Data under study>
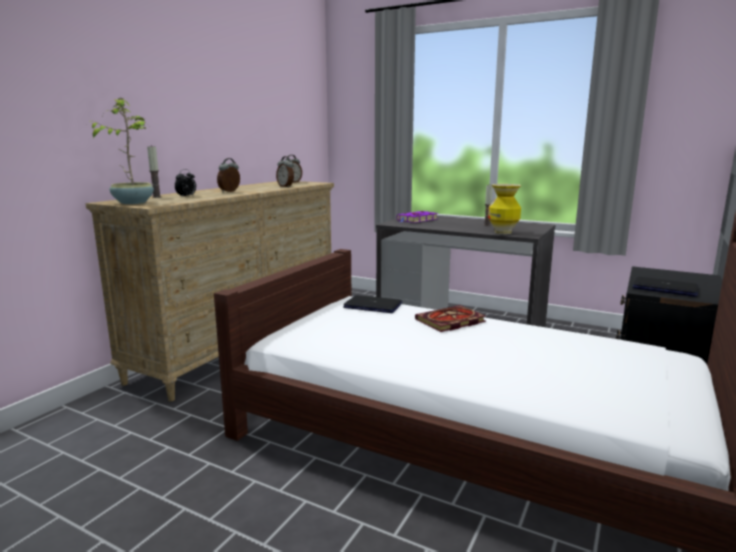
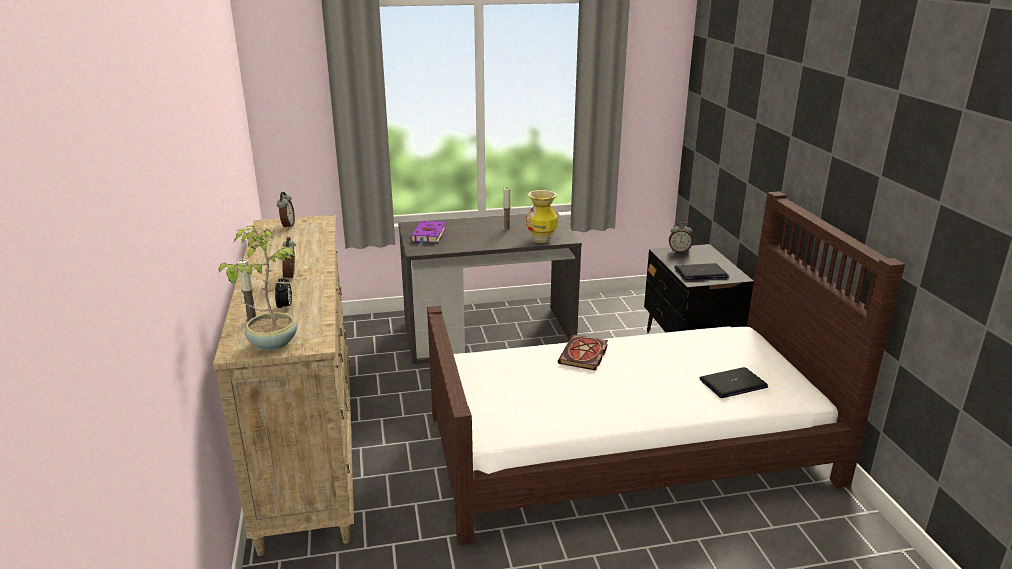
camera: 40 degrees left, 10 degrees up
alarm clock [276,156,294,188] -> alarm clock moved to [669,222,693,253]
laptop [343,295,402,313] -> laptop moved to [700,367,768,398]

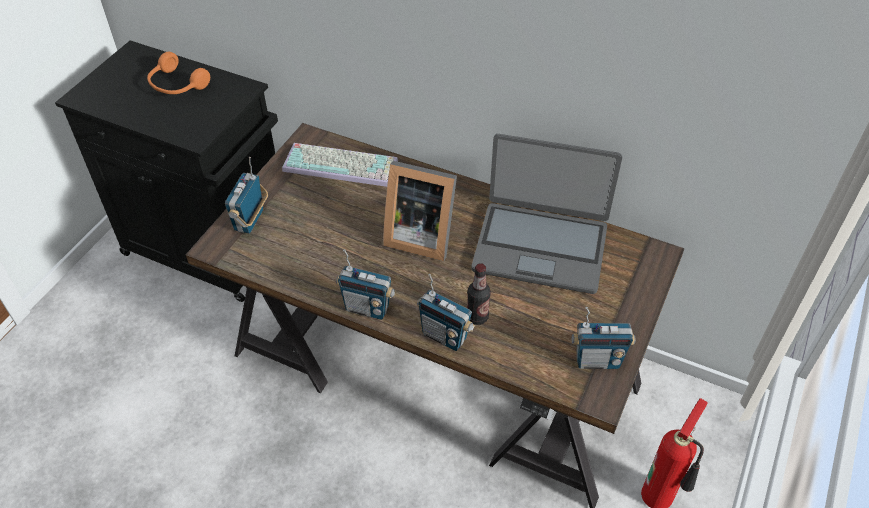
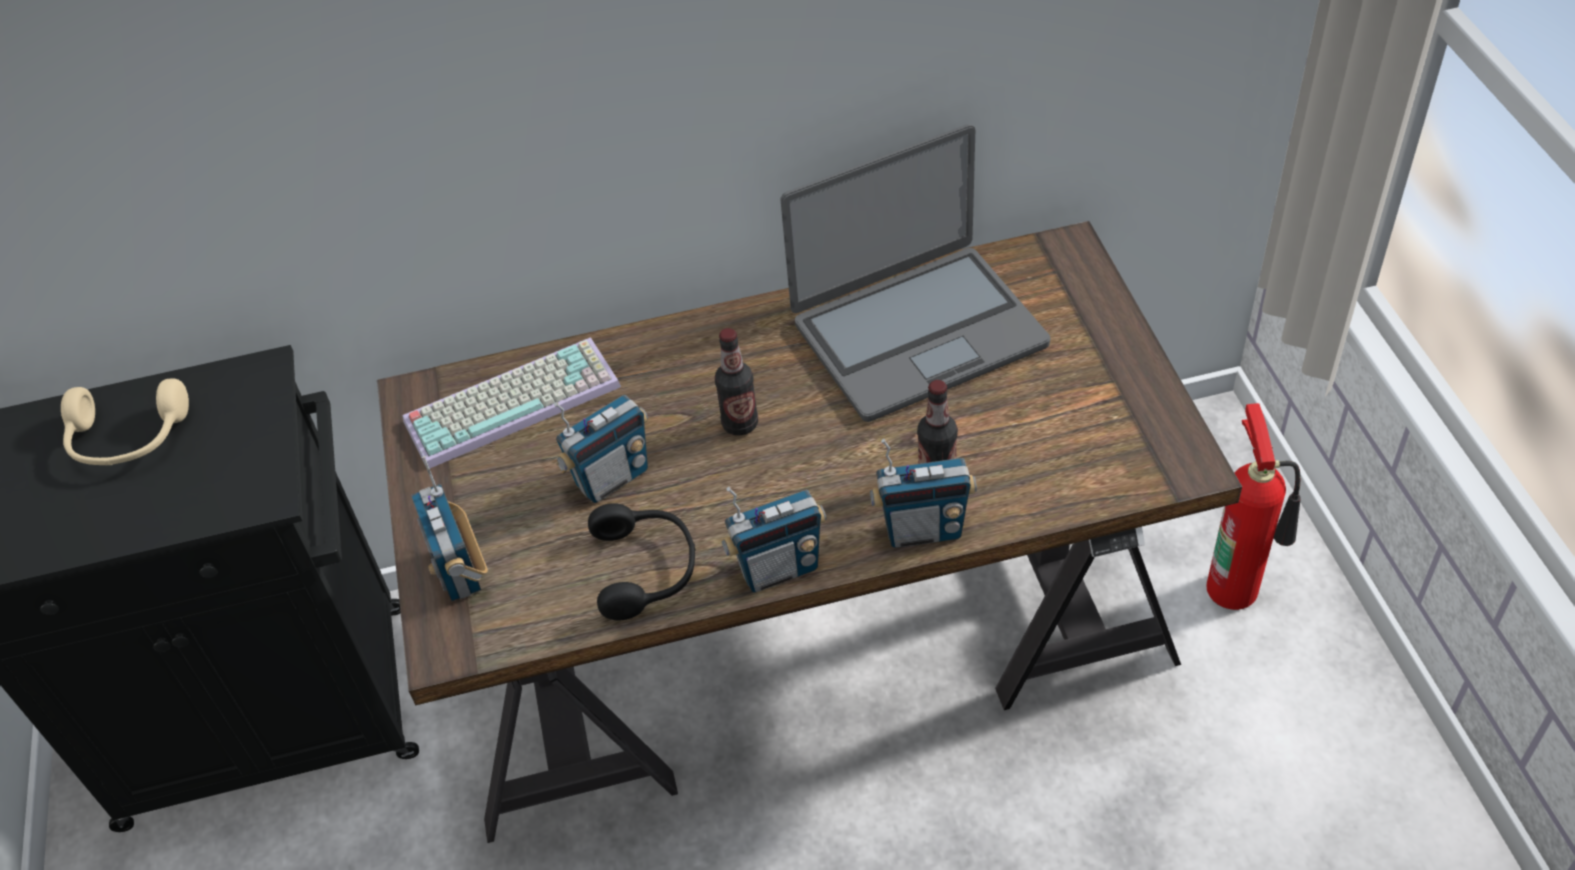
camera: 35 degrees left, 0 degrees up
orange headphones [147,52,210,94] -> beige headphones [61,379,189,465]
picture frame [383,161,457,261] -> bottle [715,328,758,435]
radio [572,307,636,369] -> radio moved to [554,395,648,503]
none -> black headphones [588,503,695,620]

--

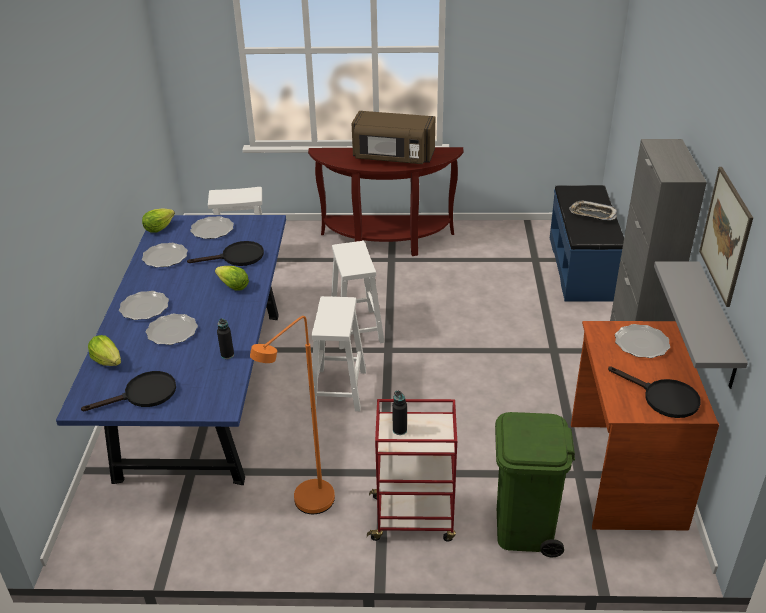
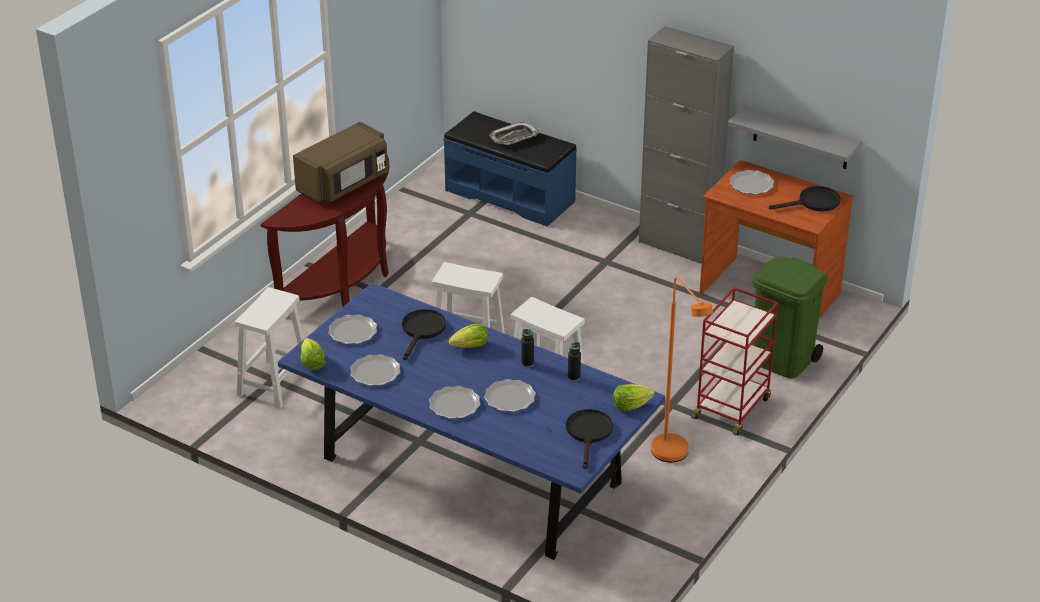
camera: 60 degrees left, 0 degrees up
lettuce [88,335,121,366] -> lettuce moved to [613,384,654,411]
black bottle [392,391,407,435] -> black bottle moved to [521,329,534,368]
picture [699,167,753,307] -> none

* * *

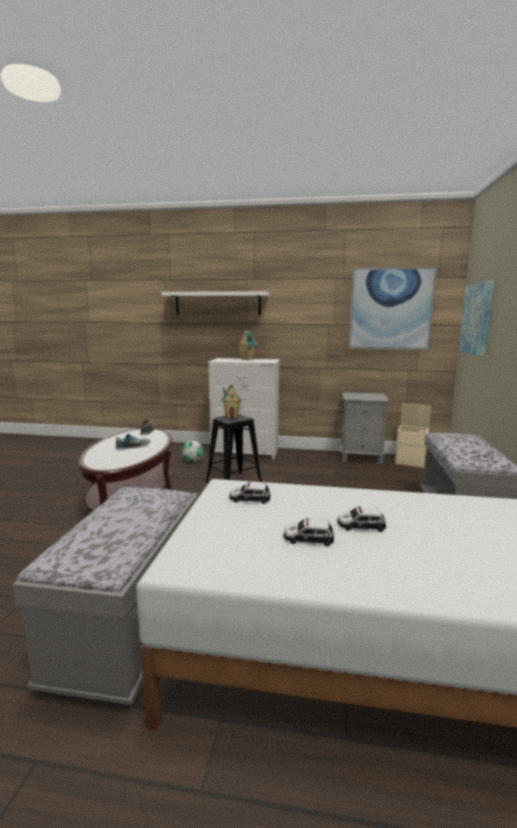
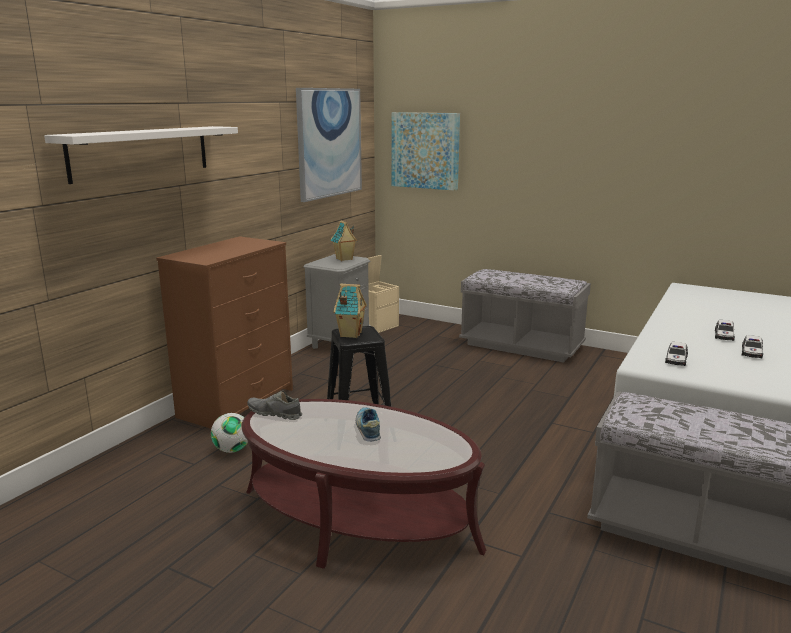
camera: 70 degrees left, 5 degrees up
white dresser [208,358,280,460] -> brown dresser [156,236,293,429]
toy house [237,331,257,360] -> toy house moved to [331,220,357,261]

Work instructions> Whenever the word "left" appears in a line of the data above, that line counts. Say how many lines count, and nothing more.

Exercise solution> 4